◆ WORK TO BE COMPLETED ◆
What is the number of lines in the data below that hold the word "field"? Give nothing beyond that number.

◆ DATA ◆
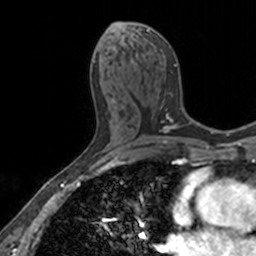
Breast MRI, one axial slice. Slice 76 of 160 in the series (ordered by position). Cropped to one breast. Dynamic contrast-enhanced series, time point 2 of 7 at this slice position (early post-contrast). 3 T. TE 1.7 ms, TR 4 ms. 1 mm slice thickness. 256 × 256 image matrix, field of view 171 × 171 mm. Female patient.
Structures marked on this image (semi-automatic segmentation, software-assisted and operator-edited):
- enhancing-tissue mask used for the functional tumour volume (all voxels passing the contrast-enhancement thresholds inside the analysis volume; usually the tumour): box from (x=112, y=22) to (x=176, y=107) px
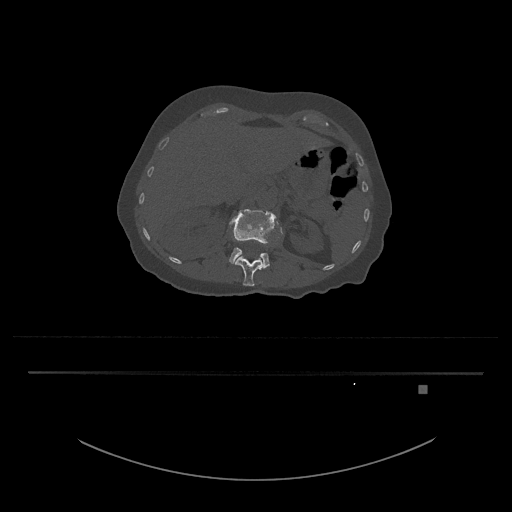
CT including the spine, one axial slice; slice 526 of 797 in the series (ordered by position); reconstruction kernel Br40s/3; 120 kVp; bone window (W 1800 / L 400 HU); 0.5 mm slice thickness; 512 × 512 image matrix, field of view 500 × 500 mm. Female patient, age 57 years. Case-level facts recorded for this patient, not image findings: primary cancer: cervical.
Structures marked on this image (semi-automatically segmented with operator editing):
- L1 vertebra: box from (x=234, y=227) to (x=283, y=286) px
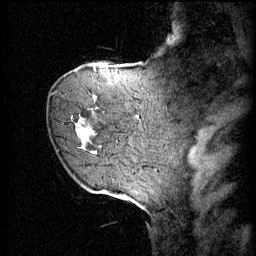
Breast MRI (dynamic contrast-enhanced), one sagittal slice. Position 13 of 60 along the scan axis. 4 images stored at this slice position (order not interpretable as contrast timing). 1.5 T. TE 4.2 ms, TR 11 ms. 2 mm slice thickness. 256 × 256 image matrix. Female patient, age 72 years.
Annotated regions visible in this slice (semi-automatically segmented with operator editing):
- analysis volume of interest (the breast-tissue region the enhancement analysis was run in; not a lesion): bounding box [x1, y1, x2, y2] px = [63, 68, 109, 153]
- tumour enhancement mask (voxels above the 70 % enhancement threshold inside the analysis volume of interest): [79, 68, 108, 145]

◆ WRITTEN ANSWER ◆
2